▸ **Exercise materials**
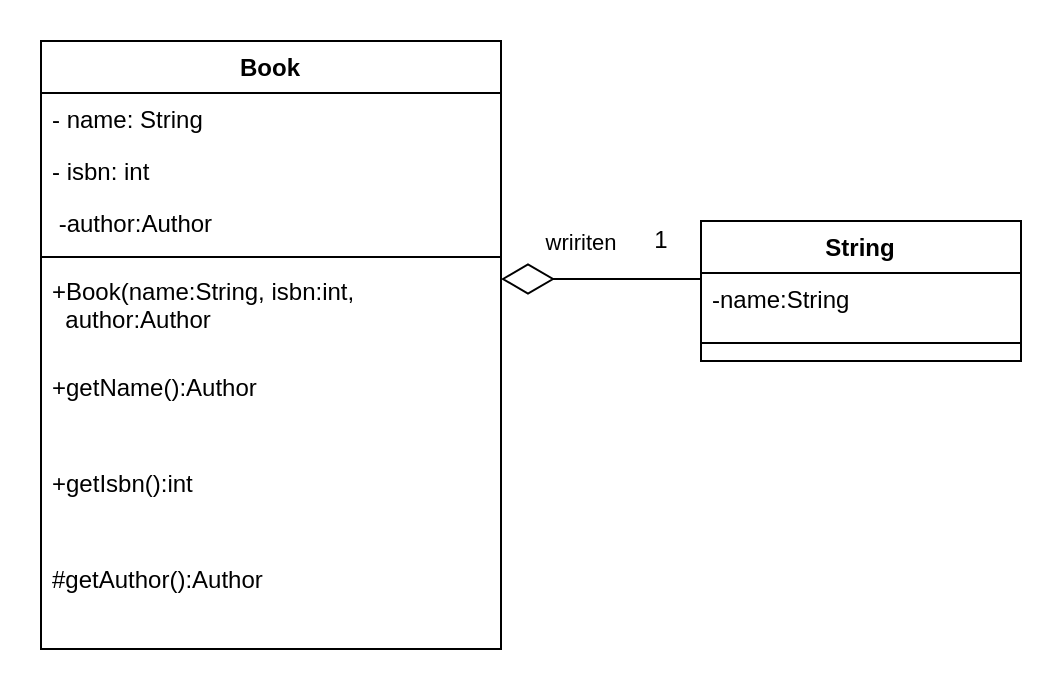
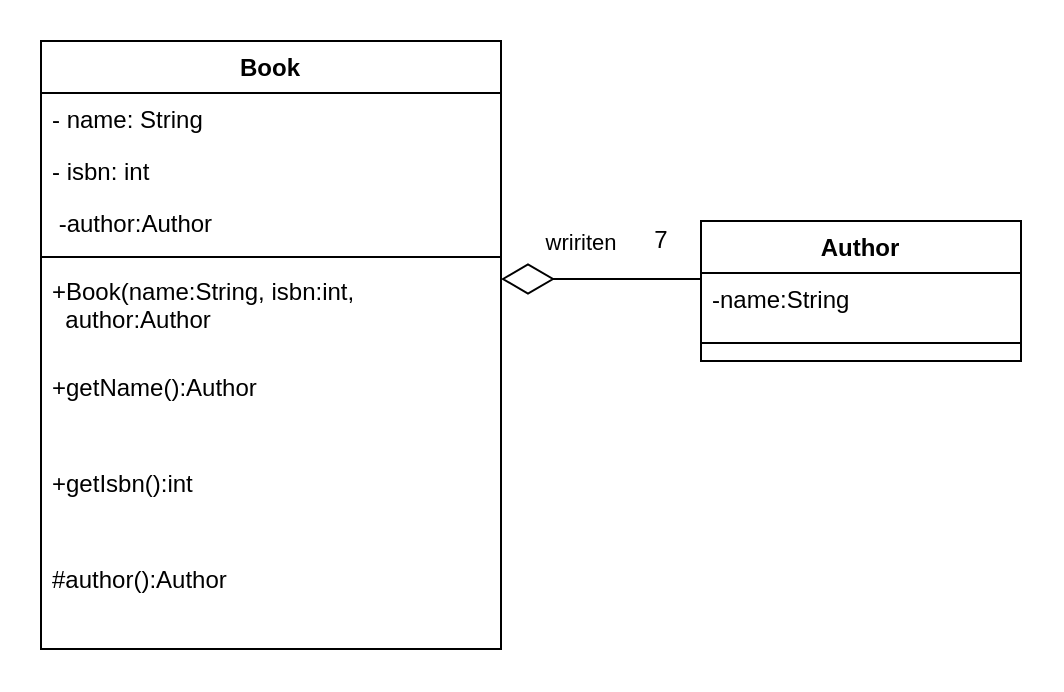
  <mxCell id="0" />
  <mxCell id="1" parent="0" />
  <mxCell id="2" value="Book" style="swimlane;fontStyle=1;align=center;verticalAlign=top;childLayout=stackLayout;horizontal=1;startSize=26;horizontalStack=0;resizeParent=1;resizeParentMax=0;resizeLast=0;collapsible=1;marginBottom=0;" vertex="1" parent="1"><mxGeometry x="20" y="20" width="230" height="304" as="geometry" /></mxCell>
  <mxCell id="3" value="- name: String" style="text;strokeColor=none;fillColor=none;align=left;verticalAlign=top;spacingLeft=4;spacingRight=4;overflow=hidden;rotatable=0;points=[[0,0.5],[1,0.5]];portConstraint=eastwest;" vertex="1" parent="2"><mxGeometry y="26" width="230" height="26" as="geometry" /></mxCell>
  <mxCell id="4" value="- isbn: int" style="text;strokeColor=none;fillColor=none;align=left;verticalAlign=top;spacingLeft=4;spacingRight=4;overflow=hidden;rotatable=0;points=[[0,0.5],[1,0.5]];portConstraint=eastwest;" vertex="1" parent="2"><mxGeometry y="52" width="230" height="26" as="geometry" /></mxCell>
  <mxCell id="5" value=" -author:Author" style="text;strokeColor=none;fillColor=none;align=left;verticalAlign=top;spacingLeft=4;spacingRight=4;overflow=hidden;rotatable=0;points=[[0,0.5],[1,0.5]];portConstraint=eastwest;" vertex="1" parent="2"><mxGeometry y="78" width="230" height="26" as="geometry" /></mxCell>
  <mxCell id="6" value="" style="line;strokeWidth=1;fillColor=none;align=left;verticalAlign=middle;spacingTop=-1;spacingLeft=3;spacingRight=3;rotatable=0;labelPosition=right;points=[];portConstraint=eastwest;" vertex="1" parent="2"><mxGeometry y="104" width="230" height="8" as="geometry" /></mxCell>
  <mxCell id="7" value="+Book(name:String, isbn:int, &#10;  author:Author" style="text;strokeColor=none;fillColor=none;align=left;verticalAlign=top;spacingLeft=4;spacingRight=4;overflow=hidden;rotatable=0;points=[[0,0.5],[1,0.5]];portConstraint=eastwest;" vertex="1" parent="2"><mxGeometry y="112" width="230" height="48" as="geometry" /></mxCell>
  <mxCell id="8" value="+getName():Author" style="text;strokeColor=none;fillColor=none;align=left;verticalAlign=top;spacingLeft=4;spacingRight=4;overflow=hidden;rotatable=0;points=[[0,0.5],[1,0.5]];portConstraint=eastwest;" vertex="1" parent="2"><mxGeometry y="160" width="230" height="48" as="geometry" /></mxCell>
  <mxCell id="9" value="+getIsbn():int" style="text;strokeColor=none;fillColor=none;align=left;verticalAlign=top;spacingLeft=4;spacingRight=4;overflow=hidden;rotatable=0;points=[[0,0.5],[1,0.5]];portConstraint=eastwest;" vertex="1" parent="2"><mxGeometry y="208" width="230" height="48" as="geometry" /></mxCell>
- <mxCell id="10" value="#getAuthor():Author" style="text;strokeColor=none;fillColor=none;align=left;verticalAlign=top;spacingLeft=4;spacingRight=4;overflow=hidden;rotatable=0;points=[[0,0.5],[1,0.5]];portConstraint=eastwest;" vertex="1" parent="2"><mxGeometry y="256" width="230" height="48" as="geometry" /></mxCell>
+ <mxCell id="10" value="#author():Author" style="text;strokeColor=none;fillColor=none;align=left;verticalAlign=top;spacingLeft=4;spacingRight=4;overflow=hidden;rotatable=0;points=[[0,0.5],[1,0.5]];portConstraint=eastwest;" vertex="1" parent="2"><mxGeometry y="256" width="230" height="48" as="geometry" /></mxCell>
  <mxCell id="11" value="" style="endArrow=diamondThin;endFill=0;endSize=24;html=1;" edge="1" parent="1"><mxGeometry width="160" relative="1" as="geometry"><mxPoint x="350" y="139" as="sourcePoint" /><mxPoint x="250" y="139" as="targetPoint" /></mxGeometry></mxCell>
  <mxCell id="12" value="wririten" style="edgeLabel;html=1;align=center;verticalAlign=middle;resizable=0;points=[];" vertex="1" connectable="0" parent="11"><mxGeometry x="0.228" y="-2" relative="1" as="geometry"><mxPoint y="-17" as="offset" /></mxGeometry></mxCell>
- <mxCell id="13" value="String" style="swimlane;fontStyle=1;align=center;verticalAlign=top;childLayout=stackLayout;horizontal=1;startSize=26;horizontalStack=0;resizeParent=1;resizeParentMax=0;resizeLast=0;collapsible=1;marginBottom=0;" vertex="1" parent="1"><mxGeometry x="350" y="110" width="160" height="70" as="geometry" /></mxCell>
+ <mxCell id="13" value="Author" style="swimlane;fontStyle=1;align=center;verticalAlign=top;childLayout=stackLayout;horizontal=1;startSize=26;horizontalStack=0;resizeParent=1;resizeParentMax=0;resizeLast=0;collapsible=1;marginBottom=0;" vertex="1" parent="1"><mxGeometry x="350" y="110" width="160" height="70" as="geometry" /></mxCell>
  <mxCell id="14" value="-name:String" style="text;strokeColor=none;fillColor=none;align=left;verticalAlign=top;spacingLeft=4;spacingRight=4;overflow=hidden;rotatable=0;points=[[0,0.5],[1,0.5]];portConstraint=eastwest;" vertex="1" parent="13"><mxGeometry y="26" width="160" height="26" as="geometry" /></mxCell>
  <mxCell id="15" value="" style="line;strokeWidth=1;fillColor=none;align=left;verticalAlign=middle;spacingTop=-1;spacingLeft=3;spacingRight=3;rotatable=0;labelPosition=right;points=[];portConstraint=eastwest;" vertex="1" parent="13"><mxGeometry y="52" width="160" height="18" as="geometry" /></mxCell>
- <mxCell id="16" value="1" style="text;html=1;align=center;verticalAlign=middle;resizable=0;points=[];autosize=1;" vertex="1" parent="1"><mxGeometry x="320" y="110" width="20" height="20" as="geometry" /></mxCell>
+ <mxCell id="16" value="7" style="text;html=1;align=center;verticalAlign=middle;resizable=0;points=[];autosize=1;" vertex="1" parent="1"><mxGeometry x="320" y="110" width="20" height="20" as="geometry" /></mxCell>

▸ **Goal of the exercise**
From the data above, pick out every line that contains the string "horizontal".

▸ **Exercise result**
  <mxCell id="2" value="Book" style="swimlane;fontStyle=1;align=center;verticalAlign=top;childLayout=stackLayout;horizontal=1;startSize=26;horizontalStack=0;resizeParent=1;resizeParentMax=0;resizeLast=0;collapsible=1;marginBottom=0;" vertex="1" parent="1"><mxGeometry x="20" y="20" width="230" height="304" as="geometry" /></mxCell>
- <mxCell id="13" value="String" style="swimlane;fontStyle=1;align=center;verticalAlign=top;childLayout=stackLayout;horizontal=1;startSize=26;horizontalStack=0;resizeParent=1;resizeParentMax=0;resizeLast=0;collapsible=1;marginBottom=0;" vertex="1" parent="1"><mxGeometry x="350" y="110" width="160" height="70" as="geometry" /></mxCell>
+ <mxCell id="13" value="Author" style="swimlane;fontStyle=1;align=center;verticalAlign=top;childLayout=stackLayout;horizontal=1;startSize=26;horizontalStack=0;resizeParent=1;resizeParentMax=0;resizeLast=0;collapsible=1;marginBottom=0;" vertex="1" parent="1"><mxGeometry x="350" y="110" width="160" height="70" as="geometry" /></mxCell>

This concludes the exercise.